Hussain Sajwani owns 72 percent of Damac, the company he founded in 2002
Hussein Sajwani, the billionaire whose Damac Properties is developing Donald Trump-branded golf courses in Dubai, would be “more than happy” to sell as much as 15 percent of his majority stake in the company to boost the trading in its shares.
“The intention is there,” the Damac chairman said in an interview at his seafront residence on The Palm, a man-made island off Dubai’s coast.
“As an owner who built the company with all the effort and hard work, I am not willing to sell it when I see my stock is undervalued,” he said.
He declined to say what he considers a fair price.
Sajwani owns 72 percent of Damac, the company he founded in 2002 and grew to become one of the biggest developers in the Middle East, known for projects designed by Versace and offers of luxury cars such as BMWs, Lamborghinis and Teslas to buyers during Dubai’s shopping festival.
Sajwani has a net worth of $5.2 billion, according to the Bloomberg Billionaires Index.
“For me, liquidity in the stock is important,” Sajwani said. “At the same time, I love what I do and I see big potential in the company and I want to stay majority shareholder.”
No advisers have been hired to oversee a possible sale, he said.
Damac shares were up 1.4 percent at 3.54 dirhams as of 10:45am in Dubai after surging as much as 2.3 percent earlier. The stock’s trading volume is about six times higher than the 30-day average, Bloomberg data shows. The shares rose 7 percent this year, extending a 30 percent rally in 2017.
Still, the developer is trading at cheaper valuation when compared to peers. Damac is trading at 6.3 times its estimated earnings over 12 months, below 7.6 times for Emaar Properties and the 8.6 times, which is the average for Dubai’s main stock index.
Damac has two golf-course development deals with Trump’s family company.
he tie-up has propelled Sajwani from a developer little known beyond the Middle East into someone often referred to as Trump’s main business partner in the region.
No more deals were being explored with the US president’s organisation, he said.

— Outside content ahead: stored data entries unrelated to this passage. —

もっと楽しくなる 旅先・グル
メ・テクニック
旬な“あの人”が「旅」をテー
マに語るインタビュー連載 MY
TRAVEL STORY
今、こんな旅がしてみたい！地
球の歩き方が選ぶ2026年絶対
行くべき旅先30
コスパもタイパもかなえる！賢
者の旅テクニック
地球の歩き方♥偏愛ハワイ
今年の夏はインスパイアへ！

Sales are forecast to grow about 7 percent in 2017, Sajwani said, matching analysts’ estimates compiled by Bloomberg.
Damac shares have climbed 32 percent over the past 12 months, beating Dubai’s real-estate stock index, helped by its inclusion in MSCI global indexes.
The company is weighing opportunities in cities such as Berlin, Istanbul and London, where he thinks the UK’s planned exit from the European Union is offering a possibility to expand, Sajwani said.